*** Opening of Records to process ***
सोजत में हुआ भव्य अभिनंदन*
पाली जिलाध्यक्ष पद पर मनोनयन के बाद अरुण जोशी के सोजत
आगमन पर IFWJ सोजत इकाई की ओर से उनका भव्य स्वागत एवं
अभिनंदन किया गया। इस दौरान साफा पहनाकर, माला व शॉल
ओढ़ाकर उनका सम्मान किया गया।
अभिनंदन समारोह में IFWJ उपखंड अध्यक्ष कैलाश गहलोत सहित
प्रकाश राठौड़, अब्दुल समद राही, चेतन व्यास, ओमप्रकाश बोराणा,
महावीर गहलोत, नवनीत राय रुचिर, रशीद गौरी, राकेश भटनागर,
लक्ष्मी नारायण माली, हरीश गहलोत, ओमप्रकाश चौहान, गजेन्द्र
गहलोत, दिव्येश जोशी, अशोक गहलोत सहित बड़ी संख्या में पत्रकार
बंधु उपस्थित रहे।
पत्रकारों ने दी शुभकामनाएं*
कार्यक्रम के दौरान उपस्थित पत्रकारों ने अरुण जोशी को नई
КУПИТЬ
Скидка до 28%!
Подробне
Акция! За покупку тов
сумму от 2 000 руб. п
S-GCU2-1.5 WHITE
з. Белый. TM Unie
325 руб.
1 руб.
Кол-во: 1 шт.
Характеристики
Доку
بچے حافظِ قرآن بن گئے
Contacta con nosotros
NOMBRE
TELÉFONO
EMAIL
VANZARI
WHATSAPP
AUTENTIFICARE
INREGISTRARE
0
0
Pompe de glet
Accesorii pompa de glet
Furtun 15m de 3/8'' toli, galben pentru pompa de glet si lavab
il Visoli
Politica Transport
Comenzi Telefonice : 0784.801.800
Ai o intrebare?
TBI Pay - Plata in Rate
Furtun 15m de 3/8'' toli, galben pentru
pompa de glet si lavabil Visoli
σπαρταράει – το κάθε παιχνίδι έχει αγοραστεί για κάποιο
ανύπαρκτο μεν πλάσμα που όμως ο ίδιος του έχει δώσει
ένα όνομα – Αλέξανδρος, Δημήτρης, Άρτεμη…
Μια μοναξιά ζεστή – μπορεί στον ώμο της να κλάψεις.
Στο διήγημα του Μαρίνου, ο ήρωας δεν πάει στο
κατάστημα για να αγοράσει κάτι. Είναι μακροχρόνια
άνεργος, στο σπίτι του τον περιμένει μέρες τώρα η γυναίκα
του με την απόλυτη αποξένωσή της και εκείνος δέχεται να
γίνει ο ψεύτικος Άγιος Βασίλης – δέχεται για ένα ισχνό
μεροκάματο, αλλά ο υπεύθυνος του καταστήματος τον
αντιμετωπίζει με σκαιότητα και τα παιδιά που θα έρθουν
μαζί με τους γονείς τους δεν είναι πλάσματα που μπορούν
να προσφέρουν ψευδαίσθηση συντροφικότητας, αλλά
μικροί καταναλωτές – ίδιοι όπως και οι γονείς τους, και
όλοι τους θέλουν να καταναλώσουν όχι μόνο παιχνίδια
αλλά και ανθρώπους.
*** Close of Records to process ***
Prompt:
Each line above must be retyped exactly in the response.

Exercise output:
सोजत में हुआ भव्य अभिनंदन*
पाली जिलाध्यक्ष पद पर मनोनयन के बाद अरुण जोशी के सोजत
आगमन पर IFWJ सोजत इकाई की ओर से उनका भव्य स्वागत एवं
अभिनंदन किया गया। इस दौरान साफा पहनाकर, माला व शॉल
ओढ़ाकर उनका सम्मान किया गया।
अभिनंदन समारोह में IFWJ उपखंड अध्यक्ष कैलाश गहलोत सहित
प्रकाश राठौड़, अब्दुल समद राही, चेतन व्यास, ओमप्रकाश बोराणा,
महावीर गहलोत, नवनीत राय रुचिर, रशीद गौरी, राकेश भटनागर,
लक्ष्मी नारायण माली, हरीश गहलोत, ओमप्रकाश चौहान, गजेन्द्र
गहलोत, दिव्येश जोशी, अशोक गहलोत सहित बड़ी संख्या में पत्रकार
बंधु उपस्थित रहे।
पत्रकारों ने दी शुभकामनाएं*
कार्यक्रम के दौरान उपस्थित पत्रकारों ने अरुण जोशी को नई
КУПИТЬ
Скидка до 28%!
Подробне
Акция! За покупку тов
сумму от 2 000 руб. п
S-GCU2-1.5 WHITE
з. Белый. TM Unie
325 руб.
1 руб.
Кол-во: 1 шт.
Характеристики
Доку
بچے حافظِ قرآن بن گئے
Contacta con nosotros
NOMBRE
TELÉFONO
EMAIL
VANZARI
WHATSAPP
AUTENTIFICARE
INREGISTRARE
0
0
Pompe de glet
Accesorii pompa de glet
Furtun 15m de 3/8'' toli, galben pentru pompa de glet si lavab
il Visoli
Politica Transport
Comenzi Telefonice : 0784.801.800
Ai o intrebare?
TBI Pay - Plata in Rate
Furtun 15m de 3/8'' toli, galben pentru
pompa de glet si lavabil Visoli
σπαρταράει – το κάθε παιχνίδι έχει αγοραστεί για κάποιο
ανύπαρκτο μεν πλάσμα που όμως ο ίδιος του έχει δώσει
ένα όνομα – Αλέξανδρος, Δημήτρης, Άρτεμη…
Μια μοναξιά ζεστή – μπορεί στον ώμο της να κλάψεις.
Στο διήγημα του Μαρίνου, ο ήρωας δεν πάει στο
κατάστημα για να αγοράσει κάτι. Είναι μακροχρόνια
άνεργος, στο σπίτι του τον περιμένει μέρες τώρα η γυναίκα
του με την απόλυτη αποξένωσή της και εκείνος δέχεται να
γίνει ο ψεύτικος Άγιος Βασίλης – δέχεται για ένα ισχνό
μεροκάματο, αλλά ο υπεύθυνος του καταστήματος τον
αντιμετωπίζει με σκαιότητα και τα παιδιά που θα έρθουν
μαζί με τους γονείς τους δεν είναι πλάσματα που μπορούν
να προσφέρουν ψευδαίσθηση συντροφικότητας, αλλά
μικροί καταναλωτές – ίδιοι όπως και οι γονείς τους, και
όλοι τους θέλουν να καταναλώσουν όχι μόνο παιχνίδια
αλλά και ανθρώπους.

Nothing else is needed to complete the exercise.